Но выступил бы я в поддержку косметической компании, ослепившей сотни кроликов для того, чтобы выпустить новую краску для ресниц? Нет, так как я не думаю, что чьей-либо жизнью можно распоряжаться столь легкомысленно. Но если опыты на животных помогают победить рак или просто позволяют нам жить дольше, то я — за такие опыты. Мысленно повторяя эти аргументы, пока мы со Стенли спускались по лестнице, я понимал, что едва ли стоит отстаивать эту позицию перед ним. Но я часто готовлю такие мысленные лекции и антилекции, целые речи, блистающие риторикой, хотя и никогда не доношу эти речи и выступления до трибуны. Думаю, что это одна из черт, вообще присущих что-то неразборчиво бормочущим ученым. Хотя быть может, это просто черта моей личности.
— Здесь мы содержим большинство лабораторных животных. — Стенли отпер дверь подвала, уставленного рядами проволочных клеток, в каждой из которых сидела мохнатая белая крыса с голым розовым хвостом и красными, как у робота, глазами. Сами клетки походили на выпотрошенные обогреватели, от которых остались только решетки и задние стенки. Над каждой клеткой как приложение висела большая бутыль с водой. В комнате пахло животными, хотя Стенли уверил меня, что помещение очень хорошо проветривается и очищается.

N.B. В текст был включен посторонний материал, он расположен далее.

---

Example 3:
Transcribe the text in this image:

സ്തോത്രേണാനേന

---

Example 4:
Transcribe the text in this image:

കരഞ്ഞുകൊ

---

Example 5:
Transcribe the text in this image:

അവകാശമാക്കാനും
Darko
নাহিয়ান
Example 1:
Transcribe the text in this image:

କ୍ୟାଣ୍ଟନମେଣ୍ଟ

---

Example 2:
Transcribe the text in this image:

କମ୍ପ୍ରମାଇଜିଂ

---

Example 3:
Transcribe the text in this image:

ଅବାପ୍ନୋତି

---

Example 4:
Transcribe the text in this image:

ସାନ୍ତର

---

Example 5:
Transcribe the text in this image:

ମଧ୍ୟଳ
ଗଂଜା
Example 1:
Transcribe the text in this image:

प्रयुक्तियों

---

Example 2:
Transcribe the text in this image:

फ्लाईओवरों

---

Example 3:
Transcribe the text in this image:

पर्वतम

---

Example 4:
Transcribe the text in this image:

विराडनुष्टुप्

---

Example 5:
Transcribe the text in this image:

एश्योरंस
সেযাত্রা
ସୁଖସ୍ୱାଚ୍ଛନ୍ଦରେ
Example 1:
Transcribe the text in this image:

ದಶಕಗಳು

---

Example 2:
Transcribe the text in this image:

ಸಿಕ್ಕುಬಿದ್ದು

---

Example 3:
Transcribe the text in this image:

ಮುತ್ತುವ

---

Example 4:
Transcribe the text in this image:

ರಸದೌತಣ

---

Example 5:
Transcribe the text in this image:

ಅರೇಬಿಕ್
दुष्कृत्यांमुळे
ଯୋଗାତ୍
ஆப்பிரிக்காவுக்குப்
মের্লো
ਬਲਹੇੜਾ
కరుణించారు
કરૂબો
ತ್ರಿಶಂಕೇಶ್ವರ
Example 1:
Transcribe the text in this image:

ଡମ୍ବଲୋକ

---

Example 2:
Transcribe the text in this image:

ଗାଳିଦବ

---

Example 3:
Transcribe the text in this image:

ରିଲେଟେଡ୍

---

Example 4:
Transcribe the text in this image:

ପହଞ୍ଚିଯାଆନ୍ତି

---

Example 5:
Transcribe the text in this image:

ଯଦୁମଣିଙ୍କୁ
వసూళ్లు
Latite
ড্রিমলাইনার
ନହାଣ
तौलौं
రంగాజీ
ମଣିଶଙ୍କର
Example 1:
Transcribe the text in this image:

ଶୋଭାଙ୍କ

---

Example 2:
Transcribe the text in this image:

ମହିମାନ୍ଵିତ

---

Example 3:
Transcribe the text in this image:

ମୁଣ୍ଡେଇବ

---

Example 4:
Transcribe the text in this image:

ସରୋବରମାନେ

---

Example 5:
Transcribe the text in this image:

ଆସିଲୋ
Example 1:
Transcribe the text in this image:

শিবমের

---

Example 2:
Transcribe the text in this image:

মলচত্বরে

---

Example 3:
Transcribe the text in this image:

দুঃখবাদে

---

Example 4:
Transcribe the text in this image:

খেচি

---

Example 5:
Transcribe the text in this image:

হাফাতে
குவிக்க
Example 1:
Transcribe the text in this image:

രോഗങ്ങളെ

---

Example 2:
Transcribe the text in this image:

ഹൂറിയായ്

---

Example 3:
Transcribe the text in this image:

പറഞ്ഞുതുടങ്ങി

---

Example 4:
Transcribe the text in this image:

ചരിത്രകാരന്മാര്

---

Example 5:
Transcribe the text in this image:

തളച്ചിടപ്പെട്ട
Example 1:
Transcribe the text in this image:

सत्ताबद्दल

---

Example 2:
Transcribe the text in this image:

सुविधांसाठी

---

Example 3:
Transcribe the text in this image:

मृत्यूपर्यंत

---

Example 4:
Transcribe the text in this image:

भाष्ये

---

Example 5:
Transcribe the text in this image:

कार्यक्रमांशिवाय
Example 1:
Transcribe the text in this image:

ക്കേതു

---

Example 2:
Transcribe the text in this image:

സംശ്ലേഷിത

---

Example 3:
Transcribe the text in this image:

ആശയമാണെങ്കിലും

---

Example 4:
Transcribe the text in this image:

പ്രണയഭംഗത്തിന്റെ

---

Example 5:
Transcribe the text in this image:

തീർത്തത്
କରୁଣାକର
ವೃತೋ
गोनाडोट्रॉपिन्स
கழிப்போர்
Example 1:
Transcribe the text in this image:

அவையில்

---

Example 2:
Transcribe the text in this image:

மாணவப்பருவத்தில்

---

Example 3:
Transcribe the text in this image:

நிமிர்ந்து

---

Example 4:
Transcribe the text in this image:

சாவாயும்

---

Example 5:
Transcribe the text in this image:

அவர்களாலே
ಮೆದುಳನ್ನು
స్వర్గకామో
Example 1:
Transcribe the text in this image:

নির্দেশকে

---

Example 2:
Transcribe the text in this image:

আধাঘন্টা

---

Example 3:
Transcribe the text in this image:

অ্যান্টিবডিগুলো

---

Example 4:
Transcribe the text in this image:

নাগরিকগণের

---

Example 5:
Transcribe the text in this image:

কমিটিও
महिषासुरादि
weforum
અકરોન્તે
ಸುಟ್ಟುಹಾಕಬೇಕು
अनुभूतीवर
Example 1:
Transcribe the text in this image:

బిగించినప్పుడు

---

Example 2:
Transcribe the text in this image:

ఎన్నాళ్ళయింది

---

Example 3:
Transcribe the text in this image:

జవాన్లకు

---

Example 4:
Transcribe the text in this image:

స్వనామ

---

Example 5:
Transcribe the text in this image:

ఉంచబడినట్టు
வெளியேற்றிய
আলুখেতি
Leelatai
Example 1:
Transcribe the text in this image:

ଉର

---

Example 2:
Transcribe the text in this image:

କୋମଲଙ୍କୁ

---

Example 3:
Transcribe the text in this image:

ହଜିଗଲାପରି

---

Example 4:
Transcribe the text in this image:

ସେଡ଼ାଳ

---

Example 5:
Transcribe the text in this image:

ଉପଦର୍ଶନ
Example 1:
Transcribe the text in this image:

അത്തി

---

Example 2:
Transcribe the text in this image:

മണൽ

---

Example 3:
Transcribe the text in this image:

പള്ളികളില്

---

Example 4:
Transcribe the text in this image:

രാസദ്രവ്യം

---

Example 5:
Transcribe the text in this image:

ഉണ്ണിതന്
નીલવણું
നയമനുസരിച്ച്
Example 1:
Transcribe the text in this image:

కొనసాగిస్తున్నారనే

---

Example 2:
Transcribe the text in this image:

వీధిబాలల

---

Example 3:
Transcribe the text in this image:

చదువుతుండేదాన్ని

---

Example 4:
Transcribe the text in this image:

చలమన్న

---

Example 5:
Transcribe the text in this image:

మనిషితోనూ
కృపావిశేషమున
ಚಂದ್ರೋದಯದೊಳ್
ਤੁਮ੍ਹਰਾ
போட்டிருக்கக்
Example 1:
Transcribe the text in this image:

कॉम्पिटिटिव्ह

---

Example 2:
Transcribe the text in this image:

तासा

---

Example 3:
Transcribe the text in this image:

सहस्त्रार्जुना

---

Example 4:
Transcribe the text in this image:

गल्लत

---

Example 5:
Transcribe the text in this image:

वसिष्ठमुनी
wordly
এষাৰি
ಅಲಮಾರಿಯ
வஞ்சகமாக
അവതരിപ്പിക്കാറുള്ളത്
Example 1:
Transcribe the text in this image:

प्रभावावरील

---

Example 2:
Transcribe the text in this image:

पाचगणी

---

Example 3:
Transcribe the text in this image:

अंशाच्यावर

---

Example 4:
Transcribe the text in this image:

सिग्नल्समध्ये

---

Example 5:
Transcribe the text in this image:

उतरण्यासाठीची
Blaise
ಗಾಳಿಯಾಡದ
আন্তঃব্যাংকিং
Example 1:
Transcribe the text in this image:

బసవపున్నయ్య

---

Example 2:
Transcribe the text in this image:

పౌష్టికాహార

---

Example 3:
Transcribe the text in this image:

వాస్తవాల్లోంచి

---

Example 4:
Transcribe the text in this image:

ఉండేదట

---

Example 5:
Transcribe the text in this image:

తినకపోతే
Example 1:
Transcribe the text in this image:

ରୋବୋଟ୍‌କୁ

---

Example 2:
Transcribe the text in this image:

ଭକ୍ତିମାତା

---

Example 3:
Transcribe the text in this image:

— Иначе мы не смогли бы загнать сюда наших студентов, — сказал он, обнажив в улыбке два ряда безупречно белых, как будто эмалированных, зубов.
— Что они едят?
Стенли порылся в шкафчике и достал оттуда нечто похожее на собачьи бисквиты в форме бутылочных пробок.
— Вот. Один из наших лаборантов как-то предложил эту штуку своим гостям на вечеринке — ради шутки. Хотите попробовать?
Надо было это сделать. Байрон говорил, что один раз надо попробовать все, однако романтизм — не моя стезя.
Кроме того, Байрон прожил всего тридцать шесть лет, моя же душа робкая и боязливая, хочется протянуть до пенсии, если, конечно, меня утвердят в должности.
Я молчаливо отклонил предложение, задав следующий вопрос:
— Часто ли они едят?
— Всего один раз в день. Для некоторых животных, например для собак, это наилучший режим. Он их дисциплинирует.
Стенли убрал крысиный корм в шкафчик.
Крысы суетливо бегали по своим клеткам. Сказать правду, все они выглядели на редкость дисциплинированными и весьма довольными. Если бы среди них провели опрос, то процент довольных был бы наверняка выше, чем среди ученых. Ближайшая ко мне крыса, как мне показалось, смотрит на меня так, словно это я — подопытное животное.